Die Wild Wings hatten 40 Minuten lang viel investiert und sich so gut wie keine Fehler erlaubt. Der erste Lapsus der Gäste führte dann gleich zu einem Gegentor. Kevin Niedenz fing im eigenen Drittel einen ungenauen Schwenninger Pass ab und nahm Tempo auf. Nate Schnarr machte mit, bekam von Niedenz den Puck und blieb vor Eriksson cool. Der zweite Treffer des Kanadiers bedeutete die erste Führung für den Favoriten (43.) — und die Entscheidung.
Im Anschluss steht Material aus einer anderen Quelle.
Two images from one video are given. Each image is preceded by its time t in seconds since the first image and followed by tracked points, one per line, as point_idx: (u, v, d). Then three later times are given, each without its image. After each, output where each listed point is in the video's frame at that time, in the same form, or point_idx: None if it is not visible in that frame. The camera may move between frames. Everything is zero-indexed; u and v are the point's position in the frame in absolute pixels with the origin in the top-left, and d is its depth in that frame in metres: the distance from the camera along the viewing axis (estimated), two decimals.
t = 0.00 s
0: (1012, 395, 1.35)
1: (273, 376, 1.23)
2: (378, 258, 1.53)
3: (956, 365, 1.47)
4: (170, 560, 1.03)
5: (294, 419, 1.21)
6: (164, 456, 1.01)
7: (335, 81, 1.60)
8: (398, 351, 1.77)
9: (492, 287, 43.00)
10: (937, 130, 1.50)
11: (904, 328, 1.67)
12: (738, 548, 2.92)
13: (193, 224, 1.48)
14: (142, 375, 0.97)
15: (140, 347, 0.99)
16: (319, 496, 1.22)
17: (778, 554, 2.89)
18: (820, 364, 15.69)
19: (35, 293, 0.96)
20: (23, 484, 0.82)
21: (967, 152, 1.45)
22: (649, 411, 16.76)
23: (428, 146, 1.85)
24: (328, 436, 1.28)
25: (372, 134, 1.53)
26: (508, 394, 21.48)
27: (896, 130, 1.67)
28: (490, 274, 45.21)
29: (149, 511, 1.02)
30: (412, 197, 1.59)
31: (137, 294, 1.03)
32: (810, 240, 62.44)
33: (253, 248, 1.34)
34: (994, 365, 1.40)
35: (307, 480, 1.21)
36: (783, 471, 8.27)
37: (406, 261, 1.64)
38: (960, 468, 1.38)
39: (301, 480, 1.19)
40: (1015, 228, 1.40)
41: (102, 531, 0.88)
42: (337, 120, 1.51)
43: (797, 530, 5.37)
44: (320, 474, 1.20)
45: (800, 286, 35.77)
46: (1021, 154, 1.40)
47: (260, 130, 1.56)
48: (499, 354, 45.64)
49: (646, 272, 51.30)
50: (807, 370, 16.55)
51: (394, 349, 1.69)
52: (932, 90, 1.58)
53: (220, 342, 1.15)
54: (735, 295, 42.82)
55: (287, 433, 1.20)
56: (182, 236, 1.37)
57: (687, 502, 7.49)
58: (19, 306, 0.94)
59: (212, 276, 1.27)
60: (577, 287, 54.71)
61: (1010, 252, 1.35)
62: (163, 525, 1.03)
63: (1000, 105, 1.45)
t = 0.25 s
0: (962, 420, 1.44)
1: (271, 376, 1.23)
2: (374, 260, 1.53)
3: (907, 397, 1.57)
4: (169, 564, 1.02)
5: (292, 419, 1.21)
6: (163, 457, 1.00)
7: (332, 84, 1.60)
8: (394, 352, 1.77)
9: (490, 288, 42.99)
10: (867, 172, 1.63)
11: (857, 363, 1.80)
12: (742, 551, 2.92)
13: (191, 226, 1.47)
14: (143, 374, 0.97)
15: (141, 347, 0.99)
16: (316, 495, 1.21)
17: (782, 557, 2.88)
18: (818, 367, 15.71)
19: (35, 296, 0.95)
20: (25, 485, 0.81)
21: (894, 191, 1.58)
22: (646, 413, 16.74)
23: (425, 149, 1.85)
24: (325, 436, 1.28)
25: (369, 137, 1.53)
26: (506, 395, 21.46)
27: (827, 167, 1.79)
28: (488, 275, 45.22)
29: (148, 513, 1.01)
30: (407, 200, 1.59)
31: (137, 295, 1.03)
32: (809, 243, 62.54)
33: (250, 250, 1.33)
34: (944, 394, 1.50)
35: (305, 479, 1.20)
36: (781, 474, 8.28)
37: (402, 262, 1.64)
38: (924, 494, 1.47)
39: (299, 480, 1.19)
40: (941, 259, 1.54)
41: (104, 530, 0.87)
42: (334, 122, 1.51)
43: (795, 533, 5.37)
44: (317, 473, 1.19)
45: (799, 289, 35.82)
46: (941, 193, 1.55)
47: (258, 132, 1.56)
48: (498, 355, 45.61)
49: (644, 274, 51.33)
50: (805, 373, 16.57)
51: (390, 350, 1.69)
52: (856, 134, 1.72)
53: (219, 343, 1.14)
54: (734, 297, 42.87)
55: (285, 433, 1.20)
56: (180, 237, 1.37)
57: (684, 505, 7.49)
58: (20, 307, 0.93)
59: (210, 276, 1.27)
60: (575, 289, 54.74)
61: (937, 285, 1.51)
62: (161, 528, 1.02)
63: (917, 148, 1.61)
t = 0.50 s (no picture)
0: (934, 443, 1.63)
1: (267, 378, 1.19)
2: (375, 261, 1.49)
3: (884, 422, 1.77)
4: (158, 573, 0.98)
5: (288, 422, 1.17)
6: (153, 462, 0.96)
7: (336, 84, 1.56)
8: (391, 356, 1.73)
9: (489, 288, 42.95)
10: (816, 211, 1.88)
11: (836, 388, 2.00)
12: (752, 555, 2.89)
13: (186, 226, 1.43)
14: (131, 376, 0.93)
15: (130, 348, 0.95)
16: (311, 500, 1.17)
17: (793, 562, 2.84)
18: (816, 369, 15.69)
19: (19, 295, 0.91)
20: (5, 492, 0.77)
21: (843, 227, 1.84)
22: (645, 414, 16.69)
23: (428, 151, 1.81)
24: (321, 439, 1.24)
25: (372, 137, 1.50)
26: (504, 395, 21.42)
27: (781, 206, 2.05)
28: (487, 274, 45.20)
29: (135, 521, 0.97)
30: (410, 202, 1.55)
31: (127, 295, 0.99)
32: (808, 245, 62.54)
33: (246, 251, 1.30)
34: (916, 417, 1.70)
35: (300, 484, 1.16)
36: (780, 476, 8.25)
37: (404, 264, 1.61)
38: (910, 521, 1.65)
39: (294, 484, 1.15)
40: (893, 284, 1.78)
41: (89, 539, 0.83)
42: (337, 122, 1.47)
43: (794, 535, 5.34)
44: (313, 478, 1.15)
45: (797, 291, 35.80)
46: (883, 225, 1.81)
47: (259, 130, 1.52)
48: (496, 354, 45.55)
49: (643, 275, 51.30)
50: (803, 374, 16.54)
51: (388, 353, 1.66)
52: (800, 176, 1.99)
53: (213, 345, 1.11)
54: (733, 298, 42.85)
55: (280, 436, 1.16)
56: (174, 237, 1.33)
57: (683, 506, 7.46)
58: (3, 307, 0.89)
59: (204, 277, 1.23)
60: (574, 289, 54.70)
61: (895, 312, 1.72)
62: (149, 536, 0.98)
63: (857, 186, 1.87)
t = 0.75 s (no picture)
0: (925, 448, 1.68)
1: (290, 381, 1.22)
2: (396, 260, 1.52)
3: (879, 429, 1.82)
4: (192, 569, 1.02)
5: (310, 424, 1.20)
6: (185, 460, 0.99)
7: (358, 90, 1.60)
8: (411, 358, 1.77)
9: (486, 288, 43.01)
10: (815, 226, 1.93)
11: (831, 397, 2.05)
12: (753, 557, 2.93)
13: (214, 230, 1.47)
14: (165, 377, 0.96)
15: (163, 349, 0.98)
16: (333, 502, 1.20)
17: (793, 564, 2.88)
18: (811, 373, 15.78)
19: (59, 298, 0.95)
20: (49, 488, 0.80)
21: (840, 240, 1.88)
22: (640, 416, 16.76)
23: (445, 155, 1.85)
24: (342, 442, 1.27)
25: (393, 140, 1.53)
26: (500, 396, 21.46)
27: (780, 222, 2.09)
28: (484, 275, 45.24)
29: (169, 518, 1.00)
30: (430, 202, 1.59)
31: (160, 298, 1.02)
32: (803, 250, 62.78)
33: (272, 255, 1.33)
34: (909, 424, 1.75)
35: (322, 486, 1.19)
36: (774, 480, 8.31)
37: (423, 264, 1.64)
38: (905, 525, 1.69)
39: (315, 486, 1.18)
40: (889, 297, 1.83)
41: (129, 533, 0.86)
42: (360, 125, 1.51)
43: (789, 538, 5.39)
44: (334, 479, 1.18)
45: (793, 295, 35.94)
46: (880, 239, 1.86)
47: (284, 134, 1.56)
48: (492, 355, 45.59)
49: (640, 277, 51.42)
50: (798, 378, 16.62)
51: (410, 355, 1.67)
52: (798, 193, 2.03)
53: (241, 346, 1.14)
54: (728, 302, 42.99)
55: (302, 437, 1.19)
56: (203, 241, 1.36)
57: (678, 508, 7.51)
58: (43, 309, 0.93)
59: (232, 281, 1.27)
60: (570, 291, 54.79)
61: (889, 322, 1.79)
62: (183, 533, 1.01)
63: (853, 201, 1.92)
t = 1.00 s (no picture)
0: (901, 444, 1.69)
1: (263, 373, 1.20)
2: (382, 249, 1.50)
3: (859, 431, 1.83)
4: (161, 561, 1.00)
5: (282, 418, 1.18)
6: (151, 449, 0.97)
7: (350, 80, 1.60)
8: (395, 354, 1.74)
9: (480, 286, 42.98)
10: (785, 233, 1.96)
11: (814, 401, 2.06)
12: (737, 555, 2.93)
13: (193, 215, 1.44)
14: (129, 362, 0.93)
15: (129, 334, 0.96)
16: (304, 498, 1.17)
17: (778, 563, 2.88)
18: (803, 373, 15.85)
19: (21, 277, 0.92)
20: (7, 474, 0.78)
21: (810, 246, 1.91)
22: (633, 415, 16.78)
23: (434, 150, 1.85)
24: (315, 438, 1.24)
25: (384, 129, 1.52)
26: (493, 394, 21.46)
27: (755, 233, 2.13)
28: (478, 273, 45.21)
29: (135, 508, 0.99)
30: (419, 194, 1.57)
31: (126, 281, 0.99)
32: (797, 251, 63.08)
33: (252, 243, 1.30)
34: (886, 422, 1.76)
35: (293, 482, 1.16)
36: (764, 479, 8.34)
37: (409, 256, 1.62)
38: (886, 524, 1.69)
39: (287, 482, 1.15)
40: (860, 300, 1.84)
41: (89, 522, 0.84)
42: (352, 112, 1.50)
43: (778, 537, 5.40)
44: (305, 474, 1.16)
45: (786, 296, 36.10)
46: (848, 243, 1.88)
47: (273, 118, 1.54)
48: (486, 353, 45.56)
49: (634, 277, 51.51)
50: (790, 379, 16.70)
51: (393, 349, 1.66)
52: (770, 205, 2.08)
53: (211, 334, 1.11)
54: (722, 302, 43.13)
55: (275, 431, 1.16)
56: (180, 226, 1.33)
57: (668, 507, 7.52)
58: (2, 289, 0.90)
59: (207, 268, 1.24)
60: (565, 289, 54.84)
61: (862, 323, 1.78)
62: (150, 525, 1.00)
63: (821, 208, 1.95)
Man gewinnt kein Spiel in den ersten 20 Minuten.
Kari Jalonen, Chefcoach Kölner Haie

Die Haie machten es zwar spannend, gerieten durch einen hohen Stock von Kevin Niedenz noch einmal in Unterzahl (52.), vergaben durch MacLeod das 4:2 (55.) und benötigten Glück, als ein Schuss von Boaz Bassen nur knapp vorbeistrich (60.), kamen dann aber durch Aubry zum erlösenden vierten Treffer ins leere Schwenninger Gehäuse (60.).

„Wir wollten uns von Drittel zu Drittel verbessern. Man gewinnt kein Spiel in den ersten 20 Minuten. Wir haben im zweiten Drittel mehr Bullys gewonnen und besser an den Banden gespielt. Unsere Unterzahl hat einen tollen Job gemacht und unsere vierte Reihe hat für das 2:2 gesorgt. In den Playoffs braucht es das ganze Team, um Erfolg zu haben“, sagte Kari Jalonen.


Statistik:

Kölner Haie: Juvonen; Kaski, Austin; Kemiläinen, Vittasmäki; Müller, Sennhenn; Glötzl; Russell, MacLeod, Kero; Bokk, Aubry, Storm; Niedenz, Schnarr, Kammerer; Uher, van Calster; Tuomie. — SR.: Hebert/Ansons. — Zuschauer: 18.600. — Tore: 0:1 Hungerecker (8:13/Tyson und Tyler Spink), 1:1 Schnarr (14:47/Kemiläinen, MacLeod, PP1), 1:2 Tyson Spink (15:39/Weber), 2:2 Uher (27:08/Vittasmäki, Kemiläinen), 3:2 Schnarr (42:15/Niedenz), 4:2 Aubry (59:37/Russell, Vittasmäki). — Strafminuten: Köln 6; Schwenningen 4.